Sql Injection Union in Buffalo (Go)
Sql Injection Union in Buffalo with Go — how this specific combination creates or exposes the vulnerability
SQL Injection (SQLi) with UNION-based techniques can occur in Buffalo applications written in Go when dynamic query construction is used without proper input validation or parameterized statements. Buffalo is an MVC web framework for Go that encourages convention-based routing and controller actions. If user-controlled input such as query parameters or form values are directly concatenated into SQL strings passed to models.RawQuery or similar data access patterns, an attacker can inject a UNION SELECT payload to read from unrelated tables.
For example, consider a search endpoint that builds a query using string formatting:
query := fmt.Sprintf("SELECT id, name, email FROM users WHERE name LIKE '%%%s%%'", userInput)
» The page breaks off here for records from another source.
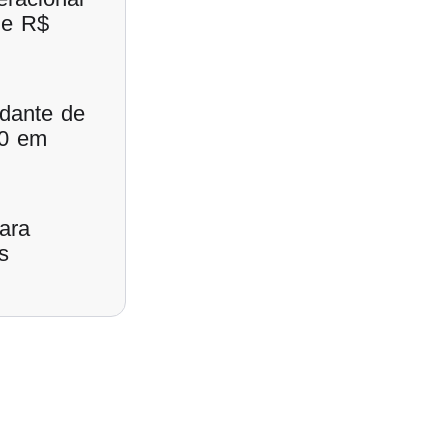
de R$
udante de
00 em
ara
s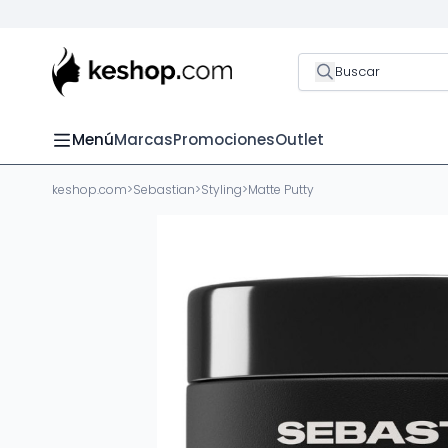
Buscar
Menú
Marcas
Promociones
Outlet
keshop.com
>
Sebastian
>
Styling
>
Matte Putty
If userInput is supplied by an attacker as "admin" UNION SELECT id, password, email FROM admins--", the resulting query combines the original SELECT with an additional SELECT from the admins table. Because Buffalo does not automatically parameterize raw queries, this injection is possible when developers bypass the ORM or use plain SQL. The presence of UNION allows the attacker to align column counts and extract data from tables the application normally does not access, leading to data exposure. This pattern maps to the OWASP API Top 10 A03:2023 Injection and can be detected by middleBrick during black-box scanning of the unauthenticated attack surface.
In the context of middleBrick’s 12 security checks, SQL Injection is surfaced under Input Validation and Property Authorization testing. The scanner does not exploit or modify data; it identifies endpoints where UNION-based SQLi patterns are detectable and provides remediation guidance. Because Buffalo does not enforce query parameterization by default, developers must explicitly use prepared statements or the framework’s query building helpers to avoid these issues.
Go-Specific Remediation in Buffalo — concrete code fixes
Remediation in Buffalo centers on using parameterized queries and avoiding string concatenation for SQL. Buffalo integrates with the pop ORM, which supports prepared statements when used correctly. Below are concrete, working examples showing vulnerable code and the secure alternative.
Vulnerable pattern
Using fmt.Sprintf to build raw SQL:
func (v UsersController) Search(c buffalo.Context) error {
name := c.Param("name")
query := fmt.Sprintf("SELECT id, name, email FROM users WHERE name LIKE '%%%s%%'", name)
var users []User
if err := models.RawQuery(query).All(&users); err != nil {
return c.Render(500, r.JSON(err))
}
return c.Render(200, r.JSON(users))
}
An attacker can supply name=admin' UNION SELECT id, password, email FROM admins-- to extract sensitive columns.
Secure remediation using pop and named arguments
Use pop’s query building with placeholders:
func (v UsersController) Search(c buffalo.Context) error {
name := c.Param("name")
var users []User
q := pop.Select("id, name, email").From("users").Where("name LIKE ?", "%"+name+"%")
if err := q.All(c, &users); err != nil {
return c.Render(500, r.JSON(err))
}
return c.Render(200, r.JSON(users))
}
In this version, the ? placeholder ensures the input is treated as a value, not executable SQL. The LIKE pattern is constructed safely in Go before being bound to the query.
Alternative: explicit prepared statement with sqlx
If using lower-level sqlx within a Buffalo action, prefer Rebind and named arguments:
func (v UsersController) Search(c buffalo.Context) error {
name := c.Param("name")
tx := c.Value("tx").(*pop.Connection)
query, args, err := sqlx.Named("SELECT id, name, email FROM users WHERE name LIKE :pattern", map[string]interface{}{
"pattern": "%" + name + "%",
})
if err != nil {
return c.Render(500, r.JSON(err))
}
query = tx.Rebind(query)
var users []User
if err := tx.Select(&users, query, args...); err != nil {
return c.Render(500, r.JSON(err))
}
return c.Render(200, r.JSON(users))
}
This approach separates SQL structure from data, preventing UNION-based injection. middleBrick’s scans will flag the vulnerable endpoint and reference these remediation steps under the Input Validation and Property Authorization findings.
These fixes align with the framework’s conventions while closing the injection vector. Developers should also validate and sanitize inputs, but parameterization is the primary defense against SQL Injection in Buffalo applications.